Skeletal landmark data
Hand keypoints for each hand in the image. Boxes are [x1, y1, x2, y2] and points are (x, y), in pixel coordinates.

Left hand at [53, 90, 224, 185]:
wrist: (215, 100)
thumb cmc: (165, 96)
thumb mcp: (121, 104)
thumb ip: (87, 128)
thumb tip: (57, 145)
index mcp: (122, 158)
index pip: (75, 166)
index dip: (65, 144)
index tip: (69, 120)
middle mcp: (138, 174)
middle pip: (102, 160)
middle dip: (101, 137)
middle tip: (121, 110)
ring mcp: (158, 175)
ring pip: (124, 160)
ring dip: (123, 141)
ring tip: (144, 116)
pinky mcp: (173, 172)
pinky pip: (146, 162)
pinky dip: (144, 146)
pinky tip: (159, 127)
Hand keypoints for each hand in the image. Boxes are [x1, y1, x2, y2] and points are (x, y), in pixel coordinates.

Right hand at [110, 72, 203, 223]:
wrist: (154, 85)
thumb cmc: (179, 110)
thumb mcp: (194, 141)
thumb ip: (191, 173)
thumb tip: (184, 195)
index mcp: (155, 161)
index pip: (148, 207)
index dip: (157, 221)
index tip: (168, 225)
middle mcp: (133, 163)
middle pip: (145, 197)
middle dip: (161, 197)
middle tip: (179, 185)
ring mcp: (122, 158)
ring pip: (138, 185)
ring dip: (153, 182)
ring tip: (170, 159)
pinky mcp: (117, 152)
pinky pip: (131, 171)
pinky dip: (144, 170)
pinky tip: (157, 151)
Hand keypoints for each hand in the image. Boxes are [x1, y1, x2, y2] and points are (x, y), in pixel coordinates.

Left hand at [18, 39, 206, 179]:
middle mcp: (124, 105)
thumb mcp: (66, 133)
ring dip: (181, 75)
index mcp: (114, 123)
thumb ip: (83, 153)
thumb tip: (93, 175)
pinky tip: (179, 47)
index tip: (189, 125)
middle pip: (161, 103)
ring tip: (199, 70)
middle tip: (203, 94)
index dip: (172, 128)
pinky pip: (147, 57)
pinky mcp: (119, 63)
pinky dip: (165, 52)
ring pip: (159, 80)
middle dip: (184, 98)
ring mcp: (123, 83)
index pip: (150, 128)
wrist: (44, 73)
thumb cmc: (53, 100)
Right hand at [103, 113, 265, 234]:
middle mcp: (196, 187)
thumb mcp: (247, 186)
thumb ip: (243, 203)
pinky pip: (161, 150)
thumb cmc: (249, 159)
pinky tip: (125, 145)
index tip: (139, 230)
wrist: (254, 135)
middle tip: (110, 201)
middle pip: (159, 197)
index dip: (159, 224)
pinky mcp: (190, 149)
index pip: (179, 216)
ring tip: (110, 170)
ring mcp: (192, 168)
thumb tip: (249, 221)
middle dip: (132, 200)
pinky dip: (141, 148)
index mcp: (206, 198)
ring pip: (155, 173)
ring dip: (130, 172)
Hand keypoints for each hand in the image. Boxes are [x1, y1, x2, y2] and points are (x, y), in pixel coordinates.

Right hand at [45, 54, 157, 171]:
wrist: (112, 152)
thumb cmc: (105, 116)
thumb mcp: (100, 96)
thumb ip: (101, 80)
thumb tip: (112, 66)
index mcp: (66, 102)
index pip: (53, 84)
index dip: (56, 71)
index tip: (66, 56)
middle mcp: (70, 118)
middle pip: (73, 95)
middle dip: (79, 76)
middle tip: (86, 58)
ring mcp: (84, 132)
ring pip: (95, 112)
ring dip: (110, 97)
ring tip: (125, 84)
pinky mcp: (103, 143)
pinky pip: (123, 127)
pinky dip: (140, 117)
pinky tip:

- [Work request] Once you have read the records, repeat them all exactly.

- [Task answer]
Hand keypoints for each hand in the image. Boxes are [x1, y1, x2, y2] and points are (x, y), in pixel coordinates.

Left hand at [53, 90, 224, 185]:
wrist: (215, 100)
thumb cmc: (165, 96)
thumb mcp: (121, 104)
thumb ip: (87, 128)
thumb tip: (57, 145)
index mcp: (122, 158)
index pip: (75, 166)
index dip: (65, 144)
index tip: (69, 120)
middle mcp: (138, 174)
middle pip: (102, 160)
middle dip: (101, 137)
middle tip: (121, 110)
ring mcp: (158, 175)
ring pip: (124, 160)
ring dip: (123, 141)
ring tip: (144, 116)
pinky mcp: (173, 172)
pinky pip: (146, 162)
pinky dip: (144, 146)
pinky tip: (159, 127)
Hand keypoints for each hand in the image. Boxes are [x1, y1, x2, y2] and points are (x, y), in pixel coordinates.

Right hand at [110, 72, 203, 223]:
wrist: (154, 85)
thumb cmc: (179, 110)
thumb mcp: (194, 141)
thumb ip: (191, 173)
thumb tip: (184, 195)
index mcp: (155, 161)
index pip: (148, 207)
index dip: (157, 221)
index tip: (168, 225)
middle mcp: (133, 163)
middle pip: (145, 197)
middle dip: (161, 197)
middle tip: (179, 185)
ring mcp: (122, 158)
ring pip: (138, 185)
ring dip: (153, 182)
ring tip: (170, 159)
pinky mcp: (117, 152)
pinky pip: (131, 171)
pinky dip: (144, 170)
pinky tip: (157, 151)
Hand keypoints for each hand in the image. Boxes are [x1, y1, x2, y2] and points are (x, y), in pixel coordinates.

Left hand at [18, 39, 206, 179]:
middle mcp: (124, 105)
thumb mcp: (66, 133)
ring dip: (181, 75)
index mcp: (114, 123)
thumb ip: (83, 153)
thumb tip: (93, 175)
pinky tip: (179, 47)
index tip: (189, 125)
middle pip: (161, 103)
ring tip: (199, 70)
middle tip: (203, 94)
index dip: (172, 128)
pinky pip: (147, 57)
pinky mcp: (119, 63)
pinky dip: (165, 52)
ring pip: (159, 80)
middle dip: (184, 98)
ring mcp: (123, 83)
index pip: (150, 128)
wrist: (44, 73)
thumb cmc: (53, 100)
Right hand at [103, 113, 265, 234]:
middle mcp: (196, 187)
thumb mcp: (247, 186)
thumb ip: (243, 203)
pinky pip: (161, 150)
thumb cmc: (249, 159)
pinky tip: (125, 145)
index tip: (139, 230)
wrist: (254, 135)
middle tip: (110, 201)
middle pip: (159, 197)
index dip: (159, 224)
pinky mcp: (190, 149)
index pip: (179, 216)
ring tip: (110, 170)
ring mcp: (192, 168)
thumb tip: (249, 221)
middle dip: (132, 200)
pinky dip: (141, 148)
index mcp: (206, 198)
ring pip: (155, 173)
ring dip: (130, 172)
Hand keypoints for each hand in the image. Boxes are [x1, y1, x2, y2] and points are (x, y), in pixel coordinates.

Right hand at [45, 54, 157, 171]:
wrist: (112, 152)
thumb cmc: (105, 116)
thumb mcp: (100, 96)
thumb ip: (101, 80)
thumb tip: (112, 66)
index mcp: (66, 102)
index pip: (53, 84)
index dip: (56, 71)
index tip: (66, 56)
middle mcp: (70, 118)
middle pip: (73, 95)
middle dip: (79, 76)
middle tip: (86, 58)
ring mcp: (84, 132)
ring pip: (95, 112)
ring dip: (110, 97)
ring tip: (125, 84)
pinky mcp: (103, 143)
pinky pip: (123, 127)
pinky dip: (140, 117)
pinky tip:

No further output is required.